1 Some of the foundational ideas in evaluation, assessment, and especially performance measurement have also been borrowed from the field of financial auditing. See Beryl Radin’s 2006 book, Challenging the Performance Movement: Accountability, Complexity, and Democratic Values and Michael Power’s 1997 book, The Audit Society: Rituals of Verification.
2 See Tord’s comment in my prior post.
3 Wainer, H., 2009, Picturing the Uncertain World: How to Understand, Communicate, and Control Uncertainty, Princeton, NJ: Princeton Unviersity Press. See chapter 14, “The Mendel Effect.” Actually, the trick Wainer describes applies to situations where two measures aren’t related at all. Meaning that higher or lower values in one measure are not reflected in the other measure. Even so, spacing the category boundaries just right can make the opposite appear true!
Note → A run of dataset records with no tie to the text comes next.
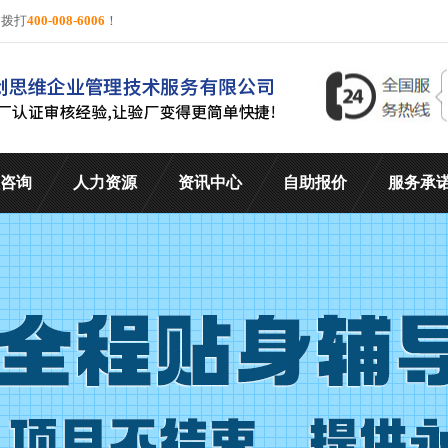
询拨打
400-008-6006
！
咨询
人力资源
资讯中心
自助报价
服务承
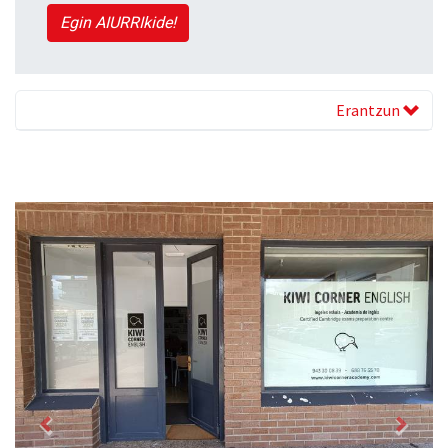
Egin AIURRIkide!
Erantzun
Previous
Next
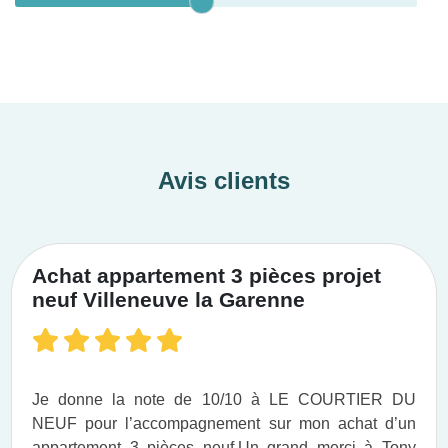
Avis clients
Achat appartement 3 pièces projet
neuf Villeneuve la Garenne
Je donne la note de 10/10 à LE COURTIER DU
NEUF pour l’accompagnement sur mon achat d’un
appartement 3 pièces neuf.​ Un grand merci à Tony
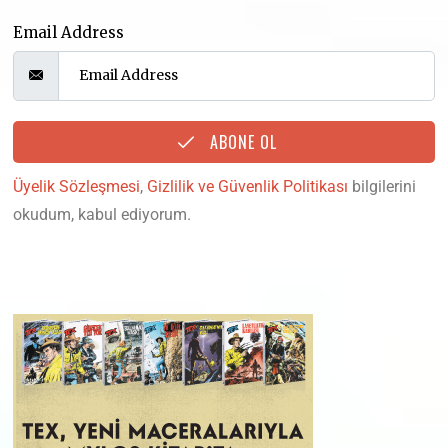
Email Address
ABONE OL
Üyelik Sözleşmesi
,
Gizlilik ve Güvenlik Politikası
bilgilerini
okudum, kabul ediyorum.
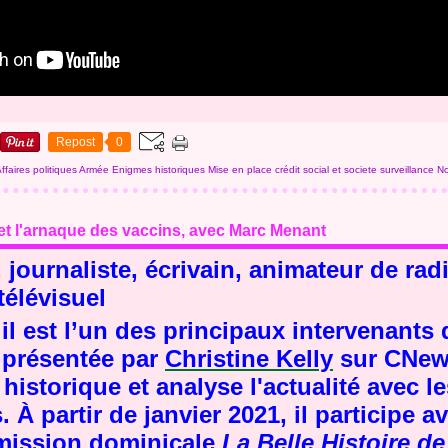
Repost
0
ffaires politiques
Armée
Enigmes historiques
Mise en place crédit social et societe surveillance
No
et l'arnaque des vaccins, avec Marc Menant
journaliste, écrivain, animateur de rad
télévisuel
il est l’un des principaux intervenants 
 présentée par
Christine Kelly
sur CNews
historique et analyse l'actualité avec l
. À partir de
janvier 2021
, il participe 
mission dominicale
La Belle Histoire d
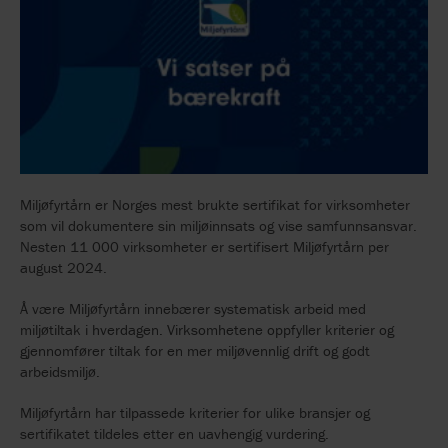
Miljøfyrtårn er Norges mest brukte sertifikat for virksomheter
som vil dokumentere sin miljøinnsats og vise samfunnsansvar.
Nesten 11 000 virksomheter er sertifisert Miljøfyrtårn per
august 2024.
Å være Miljøfyrtårn innebærer systematisk arbeid med
miljøtiltak i hverdagen. Virksomhetene oppfyller kriterier og
gjennomfører tiltak for en mer miljøvennlig drift og godt
arbeidsmiljø.
Miljøfyrtårn har tilpassede kriterier for ulike bransjer og
sertifikatet tildeles etter en uavhengig vurdering.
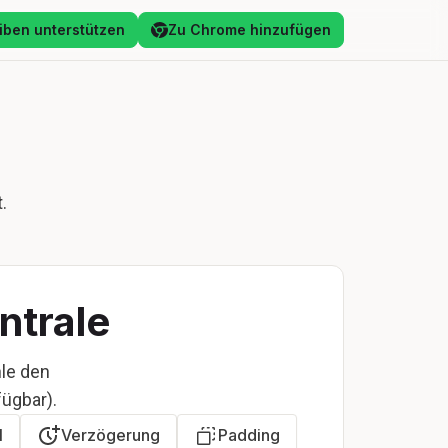
liben unterstützen
Zu Chrome hinzufügen
.
ntrale
hle den
ügbar).
l
Verzögerung
Padding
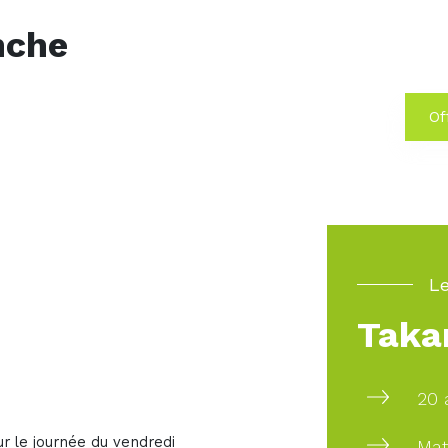
nche
Off
Le
Taka
20 
r le journée du vendredi
Mat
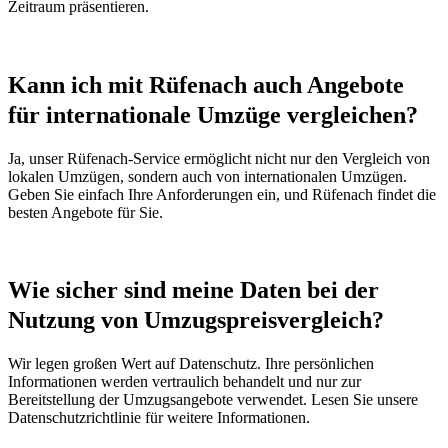
Zeitraum präsentieren.
Kann ich mit Rüfenach auch Angebote
für internationale Umzüge vergleichen?
Ja, unser Rüfenach-Service ermöglicht nicht nur den Vergleich von
lokalen Umzügen, sondern auch von internationalen Umzügen.
Geben Sie einfach Ihre Anforderungen ein, und Rüfenach findet die
besten Angebote für Sie.
Wie sicher sind meine Daten bei der
Nutzung von Umzugspreisvergleich?
Wir legen großen Wert auf Datenschutz. Ihre persönlichen
Informationen werden vertraulich behandelt und nur zur
Bereitstellung der Umzugsangebote verwendet. Lesen Sie unsere
Datenschutzrichtlinie für weitere Informationen.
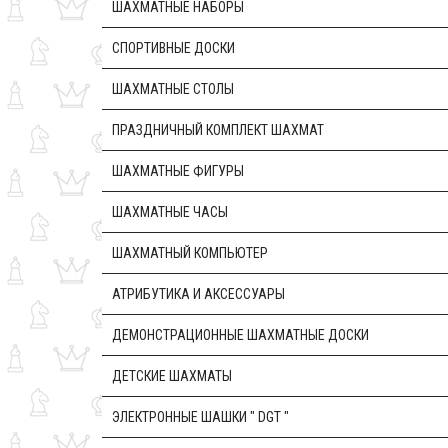
ШАХМАТНЫЕ НАБОРЫ
CПОРТИВНЫЕ ДОСКИ
ШАХМАТНЫЕ СТОЛЫ
ПРАЗДНИЧНЫЙ КОМПЛЕКТ ШАХМАТ
ШАХМАТНЫЕ ФИГУРЫ
ШАХМАТНЫЕ ЧАСЫ
ШАХМАТНЫЙ КОМПЬЮТЕР
АТРИБУТИКА И АКСЕССУАРЫ
ДЕМОНСТРАЦИОННЫЕ ШАХМАТНЫЕ ДОСКИ
ДЕТСКИЕ ШАХМАТЫ
ЭЛЕКТРОННЫЕ ШАШКИ " DGT "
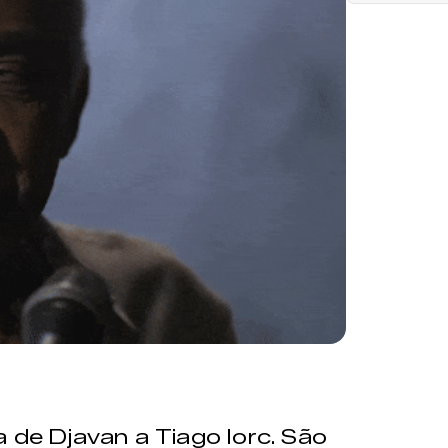
a de Djavan a Tiago Iorc. São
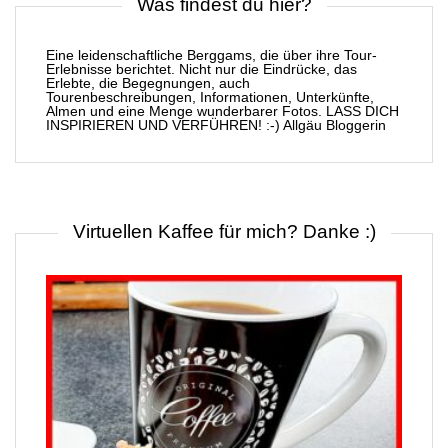
Was findest du hier?
Eine leidenschaftliche Berggams, die über ihre Tour-
Erlebnisse berichtet. Nicht nur die Eindrücke, das
Erlebte, die Begegnungen, auch
Tourenbeschreibungen, Informationen, Unterkünfte,
Almen und eine Menge wunderbarer Fotos. LASS DICH
INSPIRIEREN UND VERFÜHREN! :-) Allgäu Bloggerin
Virtuellen Kaffee für mich? Danke :)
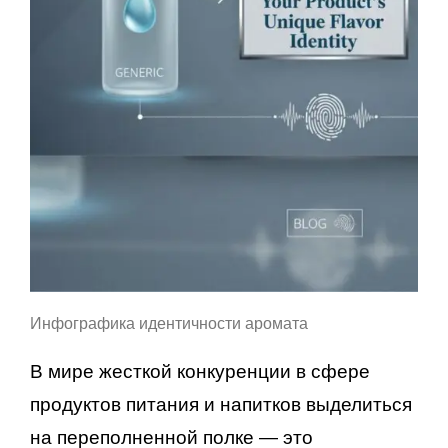
Инфографика идентичности аромата
В мире жесткой конкуренции в сфере
продуктов питания и напитков выделиться
на переполненной полке — это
4 These were libraries serving communities from 15,000 to 20,000 and those serving communities of 100,000 and over.
5 If it weren’t so cumbersome, a better way to categorize library size would be considering both service area population and library expenditures together. This was described in a 1998 IMLS publication (NCES-98-310) by Keri Bassman and her colleagues entitled, How Does Your Public Library Compare?
6 See Table 1 in Henderson, E., Miller, K., Craig, T. et al. (2010). Public libraries survey: Fiscal year 2008 (IMLS-2010-PLS-02), Washington, DC: Institute of Museum and Library Services.
7 I borrowed this population threshold from de Rosa, C. and Johnson, J. (2010). From awareness to funding: A study of library support in America, Dublin, OH: Online Computer Library Center. Their study surveyed only libraries in communities with less than 200,000 population.